The Reality Of The Real Estate Market: There Are 1.39 Licensed Realtors For Every House For Sale In the U.S.

This Tuesday, May 24, 2016, photo shows a "Sale Pending" sign in front of a house in North Andover, Mass. On Wednesday, Nov. 29, 2017, the National Association of Realtors releases its October report on pending home sales, which are seen as a barometer of future purchases. (AP Photo/Elise Amendola)

It was fairly common knowledge that it’s a seller’s market across the country in real estate, but here’s a piece of data that might shock you. 

There are more licensed real estate agents than total number of houses for sale nationally. 

The coronavirus pandemic is to blame for this.  The influx in agents can be attributed to the fact that many driven, hard-working people were furloughed in 2020 in service industry jobs, so they decided to make a career change and enter real estate.

Couple that with record-low interest rates and the strongest housing boom in 15 years and it becomes understandable how this could happen. 

With so many people working from home the past year, there’s been a significant rise in the number of people looking for larger homes to accommodate the new trend.  People have also become more open to moving farther away from a downtown metro area, especially if they are only required to show up at the office one or two times per month. 

Another reason for the influx of home buyers is the surge of people living in apartments who took a dip into home ownership for the first time in 2020. 

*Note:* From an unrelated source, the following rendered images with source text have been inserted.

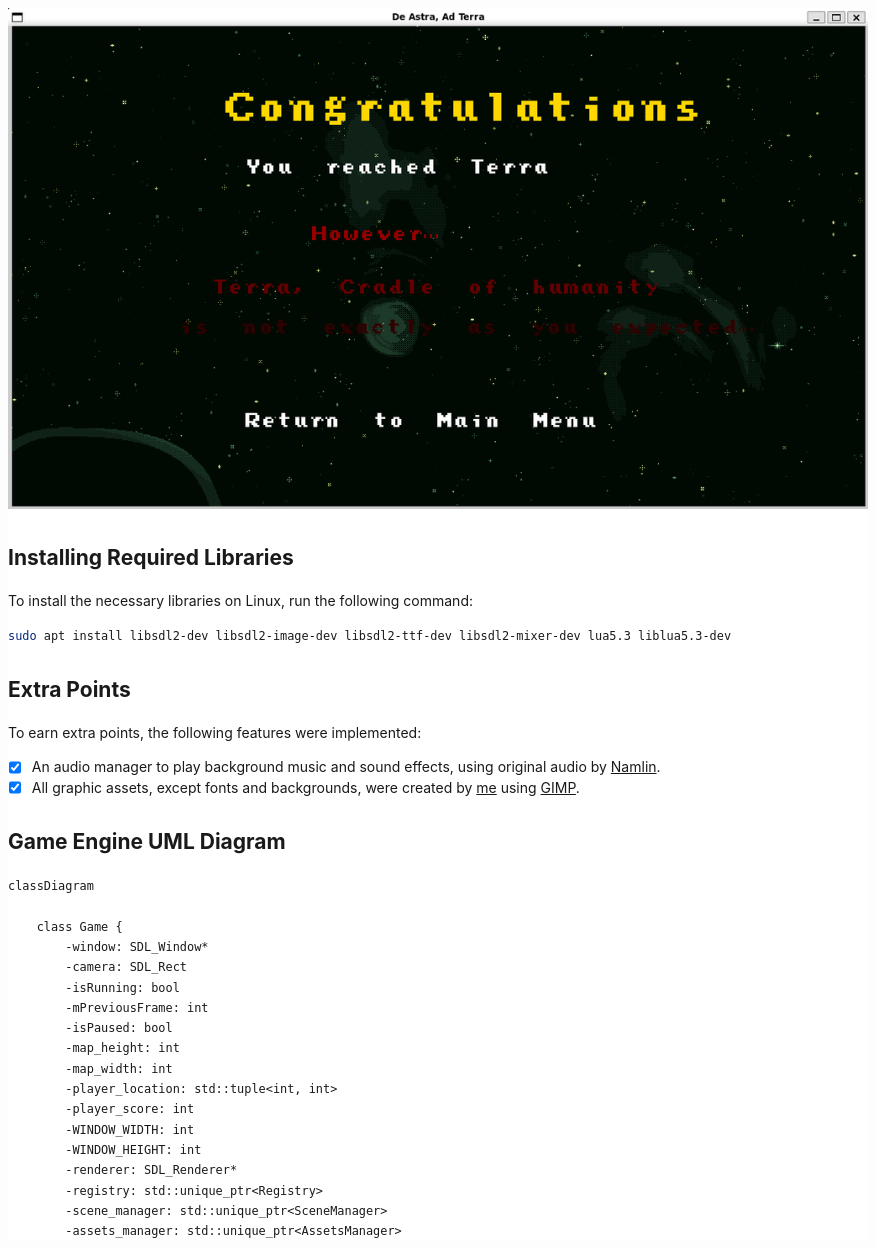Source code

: ![screenshot de la pantalla de "congratulation"](documentation/win_screen.PNG)


## Installing Required Libraries
To install the necessary libraries on Linux, run the following command:  
```bash
sudo apt install libsdl2-dev libsdl2-image-dev libsdl2-ttf-dev libsdl2-mixer-dev lua5.3 liblua5.3-dev
```  

## Extra Points
To earn extra points, the following features were implemented:  
- [x] An audio manager to play background music and sound effects, using original audio by [Namlin](https://github.com/namlin).  
- [x] All graphic assets, except fonts and backgrounds, were created by [me](https://github.com/archibald-carrion) using [GIMP](https://www.gimp.org/).  

## Game Engine UML Diagram
```mermaid
classDiagram

    class Game {
        -window: SDL_Window*
        -camera: SDL_Rect
        -isRunning: bool
        -mPreviousFrame: int
        -isPaused: bool
        -map_height: int
        -map_width: int
        -player_location: std::tuple<int, int>
        -player_score: int
        -WINDOW_WIDTH: int
        -WINDOW_HEIGHT: int
        -renderer: SDL_Renderer*
        -registry: std::unique_ptr<Registry>
        -scene_manager: std::unique_ptr<SceneManager>
        -assets_manager: std::unique_ptr<AssetsManager>
```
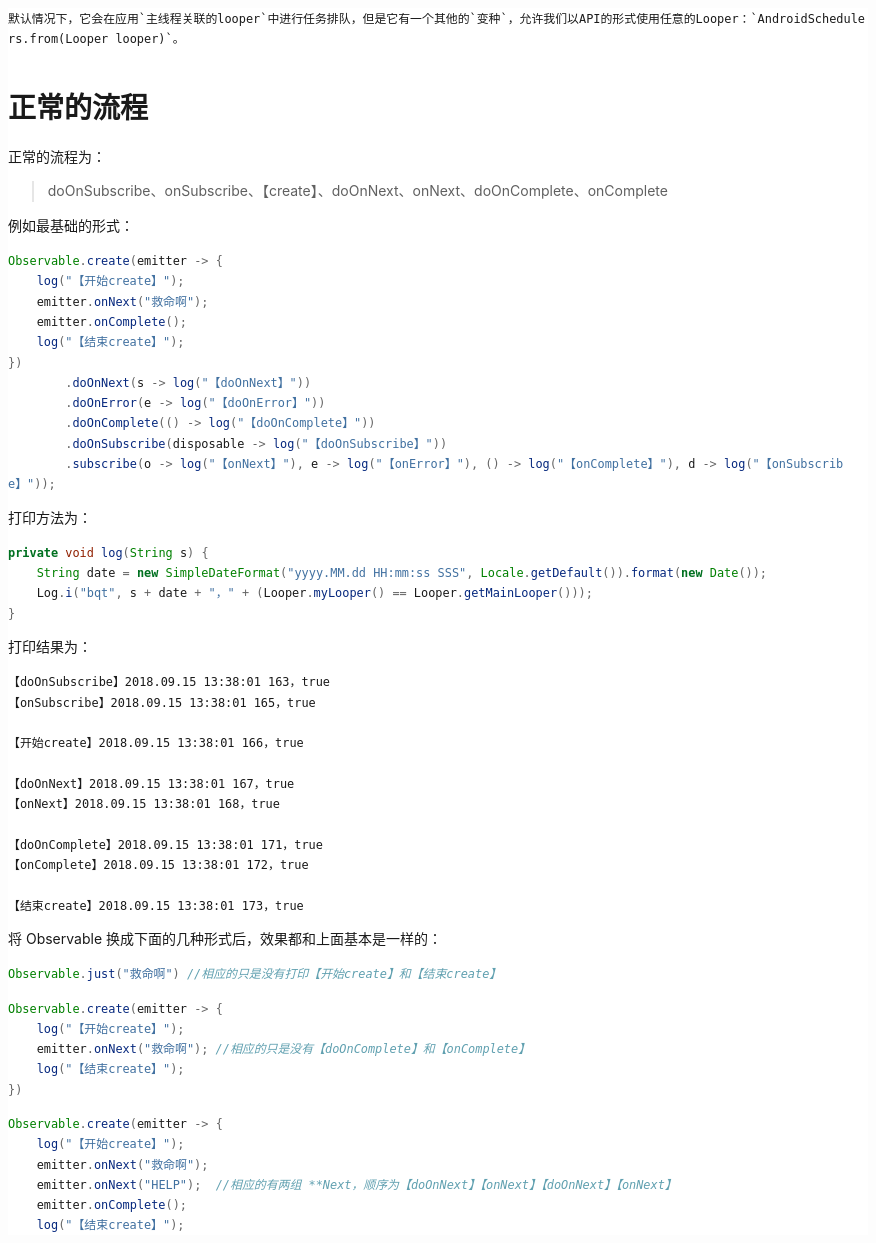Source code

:     默认情况下，它会在应用`主线程关联的looper`中进行任务排队，但是它有一个其他的`变种`，允许我们以API的形式使用任意的Looper：`AndroidSchedulers.from(Looper looper)`。  
  
# 正常的流程  
正常的流程为：  
> doOnSubscribe、onSubscribe、【create】、doOnNext、onNext、doOnComplete、onComplete  
  
例如最基础的形式：  
```java  
Observable.create(emitter -> {  
    log("【开始create】");  
    emitter.onNext("救命啊");  
    emitter.onComplete();  
    log("【结束create】");  
})  
        .doOnNext(s -> log("【doOnNext】"))  
        .doOnError(e -> log("【doOnError】"))  
        .doOnComplete(() -> log("【doOnComplete】"))  
        .doOnSubscribe(disposable -> log("【doOnSubscribe】"))  
        .subscribe(o -> log("【onNext】"), e -> log("【onError】"), () -> log("【onComplete】"), d -> log("【onSubscribe】"));  
```  
  
打印方法为：  
```java  
private void log(String s) {  
    String date = new SimpleDateFormat("yyyy.MM.dd HH:mm:ss SSS", Locale.getDefault()).format(new Date());  
    Log.i("bqt", s + date + "，" + (Looper.myLooper() == Looper.getMainLooper()));  
}  
```  
  
打印结果为：  
```  
【doOnSubscribe】2018.09.15 13:38:01 163，true  
【onSubscribe】2018.09.15 13:38:01 165，true  
  
【开始create】2018.09.15 13:38:01 166，true  
  
【doOnNext】2018.09.15 13:38:01 167，true  
【onNext】2018.09.15 13:38:01 168，true  
  
【doOnComplete】2018.09.15 13:38:01 171，true  
【onComplete】2018.09.15 13:38:01 172，true  
  
【结束create】2018.09.15 13:38:01 173，true  
```  
  
将 Observable 换成下面的几种形式后，效果都和上面基本是一样的：  
```java  
Observable.just("救命啊") //相应的只是没有打印【开始create】和【结束create】  
```  
```java  
Observable.create(emitter -> {  
    log("【开始create】");  
    emitter.onNext("救命啊"); //相应的只是没有【doOnComplete】和【onComplete】  
    log("【结束create】");  
})  
```  
```java  
Observable.create(emitter -> {  
    log("【开始create】");  
    emitter.onNext("救命啊");  
    emitter.onNext("HELP");  //相应的有两组 **Next，顺序为【doOnNext】【onNext】【doOnNext】【onNext】  
    emitter.onComplete();  
    log("【结束create】");  
```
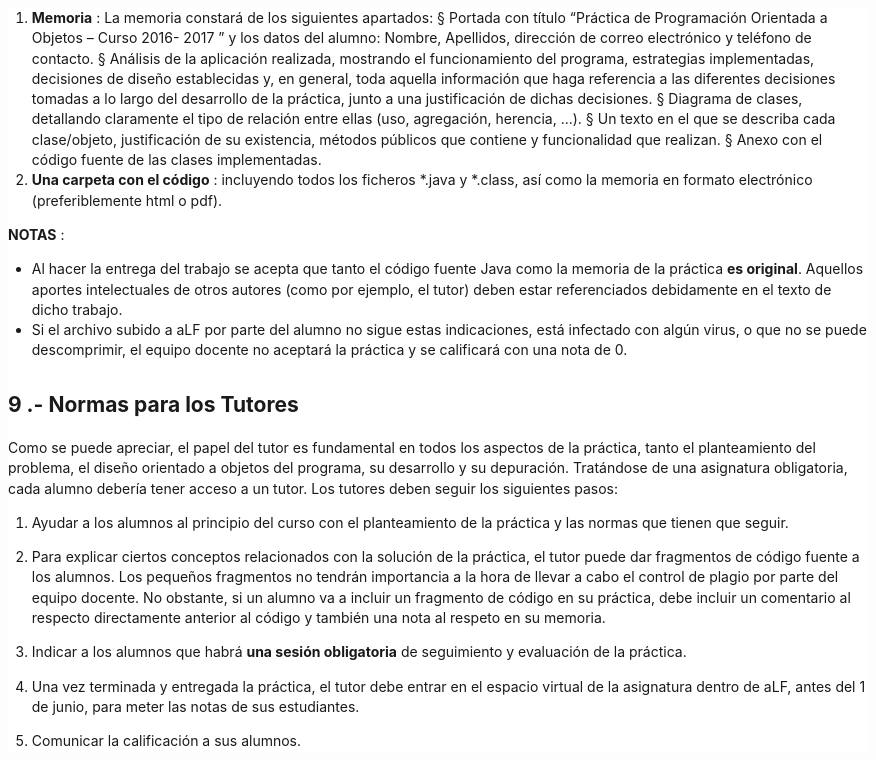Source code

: 1. **Memoria** : La memoria constará de los siguientes apartados:
    § Portada con título “Práctica de Programación Orientada a Objetos – Curso 2016- 2017 ” y los
       datos del alumno: Nombre, Apellidos, dirección de correo electrónico y teléfono de contacto.
    § Análisis de la aplicación realizada, mostrando el funcionamiento del programa, estrategias
       implementadas, decisiones de diseño establecidas y, en general, toda aquella información que
       haga referencia a las diferentes decisiones tomadas a lo largo del desarrollo de la práctica, junto
       a una justificación de dichas decisiones.
    § Diagrama de clases, detallando claramente el tipo de relación entre ellas (uso, agregación,
       herencia, ...).
    § Un texto en el que se describa cada clase/objeto, justificación de su existencia, métodos
       públicos que contiene y funcionalidad que realizan.
    § Anexo con el código fuente de las clases implementadas.
2. **Una carpeta con el código** : incluyendo todos los ficheros *.java y *.class, así como la memoria en
    formato electrónico (preferiblemente html o pdf).

**NOTAS** :

- Al hacer la entrega del trabajo se acepta que tanto el código fuente Java como la memoria de la
    práctica **es original**. Aquellos aportes intelectuales de otros autores (como por ejemplo, el tutor)
    deben estar referenciados debidamente en el texto de dicho trabajo.
- Si el archivo subido a aLF por parte del alumno no sigue estas indicaciones, está infectado con algún
    virus, o que no se puede descomprimir, el equipo docente no aceptará la práctica y se calificará con
    una nota de 0.

## 9 .- Normas para los Tutores

Como se puede apreciar, el papel del tutor es fundamental en todos los aspectos de la práctica, tanto el
planteamiento del problema, el diseño orientado a objetos del programa, su desarrollo y su depuración.
Tratándose de una asignatura obligatoria, cada alumno debería tener acceso a un tutor. Los tutores deben
seguir los siguientes pasos:

1. Ayudar a los alumnos al principio del curso con el planteamiento de la práctica y las normas que tienen
    que seguir.
2. Para explicar ciertos conceptos relacionados con la solución de la práctica, el tutor puede dar fragmentos
    de código fuente a los alumnos. Los pequeños fragmentos no tendrán importancia a la hora de llevar a
    cabo el control de plagio por parte del equipo docente. No obstante, si un alumno va a incluir un
    fragmento de código en su práctica, debe incluir un comentario al respecto directamente anterior al
    código y también una nota al respeto en su memoria.
3. Indicar a los alumnos que habrá **una sesión obligatoria** de seguimiento y evaluación de la práctica.


4. Una vez terminada y entregada la práctica, el tutor debe entrar en el espacio virtual de la asignatura
    dentro de aLF, antes del 1 de junio, para meter las notas de sus estudiantes.
5. Comunicar la calificación a sus alumnos.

All of this has led to an increase in home prices from coast-to-coast. 

In the fourth quarter of 2020, 161 metro areas across the U.S. posted double-digit-percentage price increases. That was up from 115 metro areas with double-digit gains in the third quarter of 2020.

It’s an unusual year in the real estate sector of the economy.  So strange in fact, that 1.45 million members were listed in the National Association of Realtors, while there were just 1.04 homes for sale across the United States, a 26% decrease from the previous year.